Otto Schmidt Verlag

BGH v. 16.10.2019 - XII ZB 341/17

Bemessung des eheangemessenen Selbstbehalts ist Aufgabe des Tatrichters

Die Bemessung des eheangemessenen Selbstbehalts ist Aufgabe des Tatrichters. Dabei ist es diesem nicht verwehrt, sich an Erfahrungs- und Richtwerte anzulehnen, sofern nicht im Einzelfall besondere Umstände eine Abweichung gebieten. Die Erfahrungs- und Richtwerte können dabei auch eine Differenzierung zwischen erwerbstätigen und nicht erwerbstätigen Unterhaltspflichtigen vorsehen.

Der Sachverhalt:
Die Beteiligten streiten um Abänderung eines gerichtlichen Vergleichs über nachehelichen Unterhalt ab Oktober 2016. Aus der 1980 geschlossenen Ehe der Beteiligten sind zwei 1981 und 1984 geborene Töchter hervorgegangen. Die Beteiligten trennten sich am im August 2007; seit Januar 2009 ist ihre Ehe rechtskräftig geschieden. Der im Mai 1953 geborene Antragsteller war seit September 1970 durchgehend als Angestellter im öffentlichen Dienst vollschichtig erwerbstätig. Er ist alkoholkrank und leidet an diversen weiteren Erkrankungen, was zu einem Grad der Behinderung von 70 geführt hat. Seit Oktober 2016 bezieht er vorgezogene ungekürzte Altersrente (DRV Bund) i.H.v. mtl. rd. 1.830 € sowie eine Zusatzrente der Rheinischen Versorgungskasse i.H.v. mtl. rd. 420 €. Den Wohnwert seiner von ihm bewohnten Eigentumswohnung haben die Beteiligten mit 400 € unstreitig gestellt.

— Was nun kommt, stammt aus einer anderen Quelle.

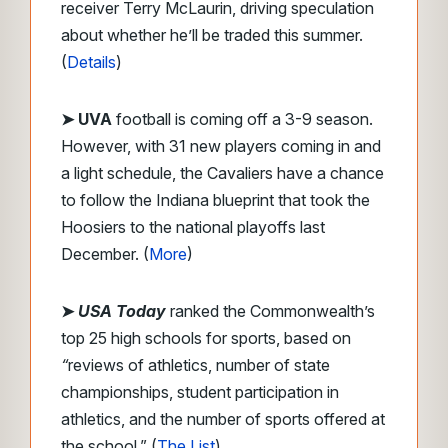
receiver Terry McLaurin, driving speculation
about whether he’ll be traded this summer.
(
Details
)
➤ UVA
football is coming off a 3-9 season.
However, with 31 new players coming in and
a light schedule, the Cavaliers have a chance
to follow the Indiana blueprint that took the
Hoosiers to the national playoffs last
December. (
More
)
➤
USA Today
ranked the Commonwealth’s
top 25 high schools for sports, based on
“
reviews of athletics, number of state
championships, student participation in
athletics, and the number of sports offered at
the school.” (
The List
)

Die im Juni 1957 geborene Antragsgegnerin besuchte bis 1972 die Hauptschule und absolvierte dann eine Ausbildung zur Uhren- und Schmuckfachverkäuferin. In diesem Beruf war sie bis März 1979 beschäftigt. Danach arbeitete sie in einem Tabakgeschäft. Im Februar 1980 erkrankte sie und ab Juli 1980 war sie arbeitslos. Im September 1980 arbeitete sie nochmals einen Monat als Verkäuferin, bevor sie noch vor der Eheschließung wiederum erkrankte und dann schwanger wurde. Mit Ausnahme des Zeitraums von Oktober 1991 bis Juni 1993, in dem sie als geringfügig beschäftigte Verkäuferin tätig war, arbeitete sie danach nicht mehr, zunächst wegen der Betreuung und Erziehung der Kinder und später krankheitsbedingt. Auch sie ist alkoholkrank und krankheitsbedingt dauerhaft vollständig erwerbsunfähig, ohne die sozialversicherungsrechtlichen Voraussetzungen für den Bezug einer Erwerbsunfähigkeitsrente zu erfüllen.

Seit der Trennung zahlte der Antragsteller der Antragsgegnerin dauerhaft Unterhalt. Im November 2011 schlossen die Beteiligten vor dem AG einen Vergleich, in dem sich der Antragsteller auf der Grundlage eines unterhaltsrelevanten Einkommens von rd. 2.420 € (inklusive Wohnvorteil) verpflichtete, an die Antragsgegnerin ab Dezember 2011 nachehelichen Unterhalt i.H.v. mtl. 1.600 € zu zahlen, in dem Krankenvorsorgeunterhalt i.H.v. 210 € und Altersvorsorgeunterhalt i.H.v. rd. 300 € enthalten war. Der Antragsteller begehrt eine Abänderung des Unterhaltsvergleichs dahingehend, dass er ab Oktober 2016 nur noch nachehelichen Unterhalt i.H.v. mtl. rd. 610 € schuldet und der Unterhalt ab Juni 2021 insgesamt entfällt.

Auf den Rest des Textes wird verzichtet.